Мы с ним говорим на разных языках. Ни ей, ни ему не стыдно; им только неприятно, да еще они побаиваются родителей, у которых сохранились отвлеченные, полумистические представления о чистоте, неприкосновенности, законности, тогда как в сердечных делах, так же, как и в вопросах плоти, вполне достаточно откровенности и простоты. За красивыми чувствами они не видят, как видели мы, первородное, звериное начало, страшного зверя, который только ненадолго притаился, чтобы удобнее напасть на них. Они приручили этого зверя, освоились с ним, сделали его безобидным, и когда наступает время пить, спать или любить, они дают ему насладиться, дают волю его инстинктам.
— Не будем говорить о том, что вы нас лишили многих радостей, — продолжал мосье Астен, — но и себя вы обеднили во многом.
Слова, сказанные лишь для того, чтобы я мог сохранить позу благородного отца. Бруно не сомневается в этом.
— Извини меня, — бормочет он.
В третий раз за сегодняшний день он произносит эту фразу, но не хочет употребить более сильного слова. Однако от того, извиню я его или прощу, ничего не изменится. Нас тут четверо, и нам суждено прожить нашу жизнь здесь, на этой улице, всем вместе. Для этой поспешной, но неизбежной свадьбы необходимо мое согласие. Я даже не могу показать, что даю свое согласие скрепя сердце, иначе в будущем мне грозит изгнание.
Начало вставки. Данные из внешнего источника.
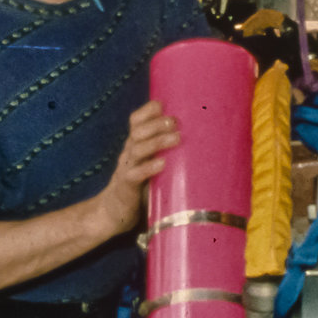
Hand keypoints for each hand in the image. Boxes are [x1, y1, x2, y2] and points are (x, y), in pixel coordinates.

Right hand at [90, 101, 180, 235]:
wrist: (113, 213)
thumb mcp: (151, 165)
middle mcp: (129, 154)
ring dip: (157, 142)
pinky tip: (162, 164)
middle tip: (176, 121)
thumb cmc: (140, 187)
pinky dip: (148, 168)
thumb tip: (204, 146)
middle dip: (156, 124)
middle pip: (138, 132)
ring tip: (177, 138)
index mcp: (134, 145)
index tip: (163, 104)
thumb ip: (168, 154)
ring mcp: (126, 169)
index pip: (136, 122)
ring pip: (137, 149)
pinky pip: (135, 175)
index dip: (147, 111)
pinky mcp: (126, 187)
Я тот добрый отец семейства, я должен быть тем добрым отцом семейства, который только в интересах молодой четы оттягивал свадьбу и, конечно, сожалеет, что события развернулись слишком быстро; но, если верить статистике, факт этот довольно распространенный, и не больше чем у тридцати процентов супругов бывает настоящая первая брачная ночь. Сдержанный, все еще огорченный — ведь я и опомниться не успел, а нам, хранителям принципов, надо держаться с достоинством, — но уже подобревший, полный христианского милосердия, готовый благословить виновных, я могу найти единственный выход из создавшегося положения — сделать вид, что я сам спешу больше всех.
— Ясно, что откладывать больше нельзя.
— Одилия, ваши родители о чем-нибудь догадываются? — тотчас же спрашивает Лора.
Одилия отрицательно качает головой. Ее лицо вытягивается. Она кажется в эту минуту совсем юной девочкой, хрупкой, беззащитной, она даже не представляет себе, как волнующе мила она сейчас, когда с ее ресниц готова скатиться слеза, и как трогает мысль, что в этой очаровательной согрешившей девчушке уже развивается новая жизнь. Ее собственные родители внушают ей гораздо больше страха, чем мы; что же, это ей будет зачтено. Лора касается моего рукава.
— Если хотите, Даниэль, я провожу ее и поговорю с матерью. Нам, женщинам, легче договориться.
— Передайте ей, что я готов принять мосье Лебле или же зайти к ним, как им будет угодно.
Лора надевает пальто. С тех пор как умерла ее мать и она стала по женской линии старшей в семье, ее молчаливость и покорность явно идут на убыль. У нее теперь не только есть свое мнение, но даже появилась какая-то решительность, словно она лишь сейчас начинает жить. Но у меня нет времени раздумывать об этом. Бруно целует Одилию в губы.
— Ничего, моя девочка, — говорит мосье Астен, отворачиваясь.